“Mbak, sampean wis budal vaksin? Iki aku lagi arep budal,” tanyaku kepada Mbak Ulva.
“Wis, Mi. Dang budal saiki, mumpung wis sepi,” jawabnya singkat. Lalu ia bertanya, “Wis maem opo durung sampean, Mi?”
“Durung, Mbak. Cuma ngemil thok mau,” ucapku gugup.
“Aku lagi oleh ter-teran, Mi. Maem sek kono! Sakdurunge vaksin kui kudu maem disek,” jawabnya sambil membuka tutup hidangan di atas meja makan.
Rezeki mah jangan ditolak. Sebelum vaksin, saya pun makan dulu di rumah teman, he-he.
Kemudian, saya berangkat ke puskesmas diantar suami naik motor. Padahal jarak rumah dengan puskesmas dekat, teman yang lain pun tidak ada yang dianterin. Namun, saya minta dianterin, biar aman. Atau memang karena saya yang manja, ya? Setiap vaksin selalu minta dianterin mulu, he-he.

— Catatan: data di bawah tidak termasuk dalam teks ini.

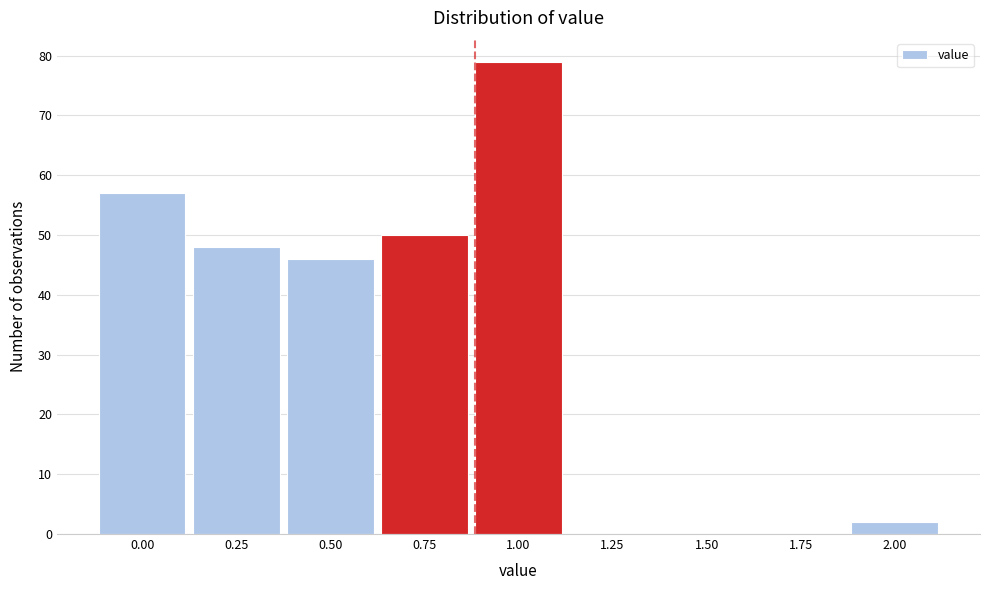

Reading left to right, what are all the values shown in this chart?

0.00=57	0.25=48	0.50=46	0.75=50	1.00=79	1.25=0	1.50=0	1.75=0	2.00=2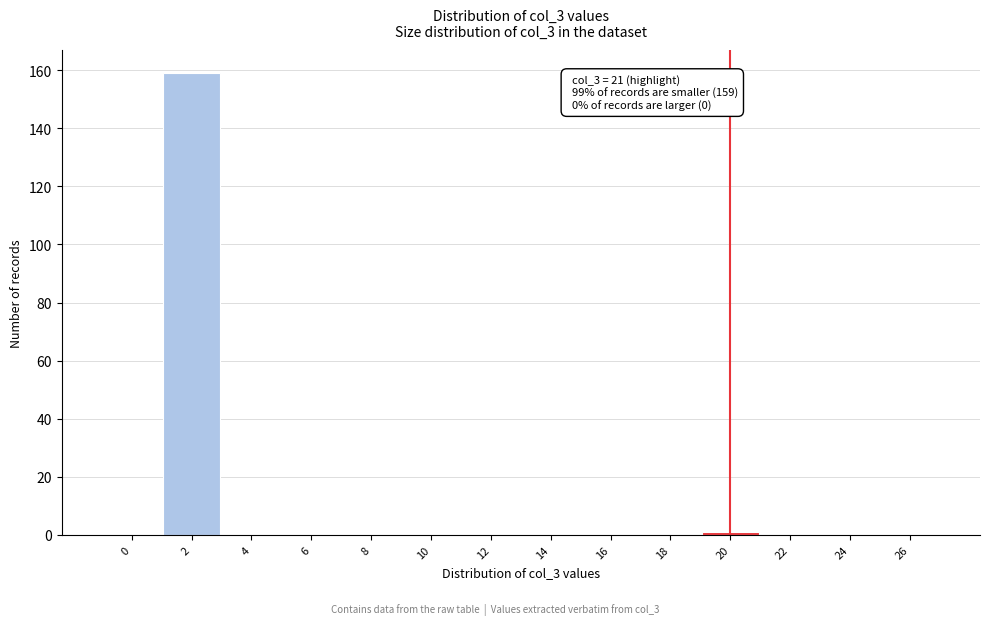

Reading left to right, what are all the values shown in this chart?

0=0	2=159	4=0	6=0	8=0	10=0	12=0	14=0	16=0	18=0	20=1	22=0	24=0	26=0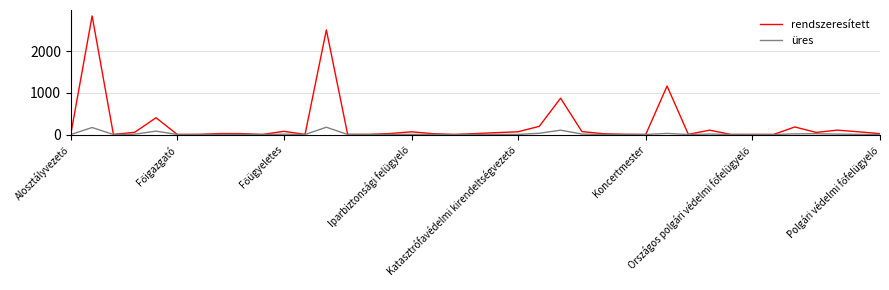

Which series has the largest total across all categories?

rendszeresített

Di puskesmas, saya pun masih merasa dredeg. Bahkan tensi darah naik ketika cek kesehatan. Biasanya tidak lebih dari 120/80, kemarin menjadi 131/85.
Berhubung sudah sepi, saya pun minta waktu sebentar sama petugas biar rileks. Mengambil udara dari hidung dan mengeluarkannya lewat mulut adalah cara yang saya lakukan. Selang beberapa menit, akhirnya saya siap divaksin untuk yang kedua kalinya.
Alhamdulillah, efeknya sama seperti dosis pertama. Yaitu, terasa sedikit nyeri di lokasi suntikan, dan hari ini pun masih terasa sedikit nyeri, tapi nggak papa, nggak sakit kok.
Demikian pembaca Kompasiana yang budiman. Semoga berbagi pengalaman melalui tulisan ini bermanfaat untuk kita semua. Bagaimana dengan pengalaman kalian?
Untuk yang belum divaksin, jangan takut, ya. Rasanya beda tipis dengan digigit semut, kok. Lebih sakit ketika ditinggal pas lagi sayang-sayangnya, hu-hu-hu.